> [What you have to do]
Copy down every line of the data that follows exactly. Omit the pictures.

════════════════════

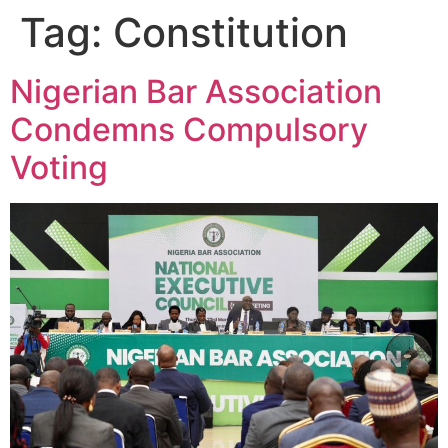
Tag:
Constitution
Nigerian Bar Association
Condemns Compulsory
Voting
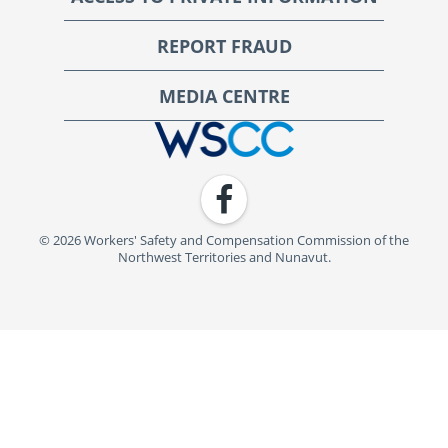
REPORT FRAUD
MEDIA CENTRE
WSCC | Workers' Safety and Compensation Commission
Facebook
© 2026 Workers' Safety and Compensation Commission of the
Northwest Territories and Nunavut.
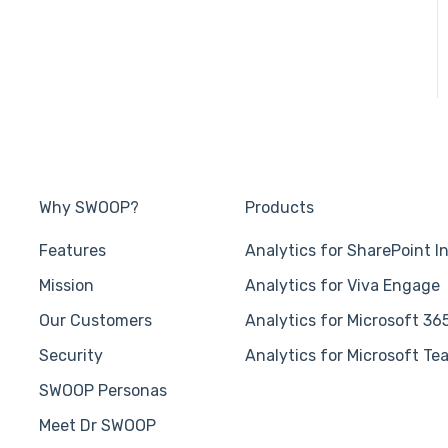
Why SWOOP?
Products
Features
Analytics for SharePoint I
Mission
Analytics for Viva Engage
Our Customers
Analytics for Microsoft 36
Security
Analytics for Microsoft Te
SWOOP Personas
Meet Dr SWOOP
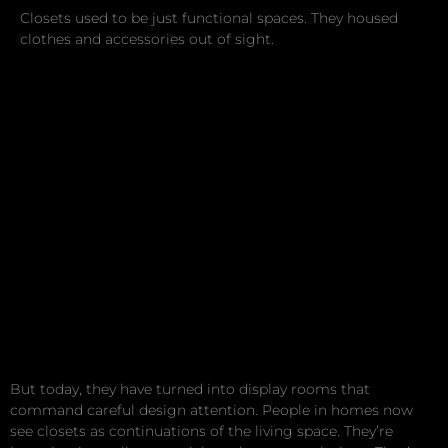
Closets used to be just functional spaces. They housed
clothes and accessories out of sight.
But today, they have turned into display rooms that
command careful design attention. People in homes now
see closets as continuations of the living space. They’re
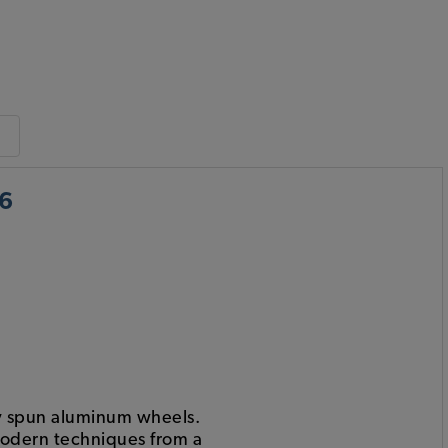
x6
ty spun aluminum wheels.
modern techniques from a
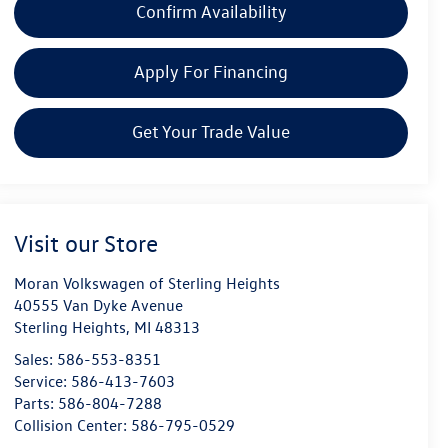
Confirm Availability
Apply For Financing
Get Your Trade Value
Visit our Store
Moran Volkswagen of Sterling Heights
40555 Van Dyke Avenue
Sterling Heights
,
MI
48313
Sales:
586-553-8351
Service:
586-413-7603
Parts:
586-804-7288
Collision Center:
586-795-0529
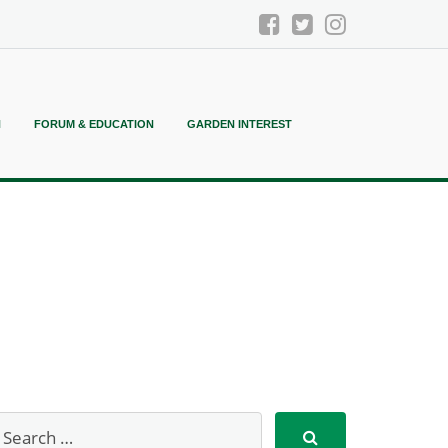
N
FORUM & EDUCATION
GARDEN INTEREST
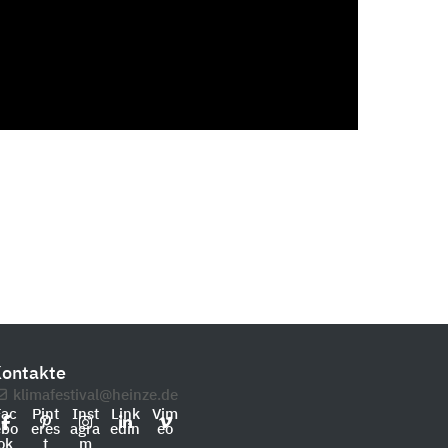
ontakte
klimafestival@heinze.de
Fac
Pint
Inst
Link
Vim
ebo
eres
agra
edin
eo
ok
t
m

════════════════════

> [Expected answer]
Tag:
Constitution
Nigerian Bar Association
Condemns Compulsory
Voting
REPORT FRAUD
MEDIA CENTRE
WSCC | Workers' Safety and Compensation Commission
Facebook
© 2026 Workers' Safety and Compensation Commission of the
Northwest Territories and Nunavut.
Why SWOOP?
Products
Features
Analytics for SharePoint I
Mission
Analytics for Viva Engage
Our Customers
Analytics for Microsoft 36
Security
Analytics for Microsoft Te
SWOOP Personas
Meet Dr SWOOP
Closets used to be just functional spaces. They housed
clothes and accessories out of sight.
But today, they have turned into display rooms that
command careful design attention. People in homes now
see closets as continuations of the living space. They’re
x6
ty spun aluminum wheels.
modern techniques from a
Confirm Availability
Apply For Financing
Get Your Trade Value
Visit our Store
Moran Volkswagen of Sterling Heights
40555 Van Dyke Avenue
Sterling Heights
,
MI
48313
Sales:
586-553-8351
Service:
586-413-7603
Parts:
586-804-7288
Collision Center:
586-795-0529
N
FORUM & EDUCATION
GARDEN INTEREST
ontakte
klimafestival@heinze.de
Fac
Pint
Inst
Link
Vim
ebo
eres
agra
edin
eo
ok
t
m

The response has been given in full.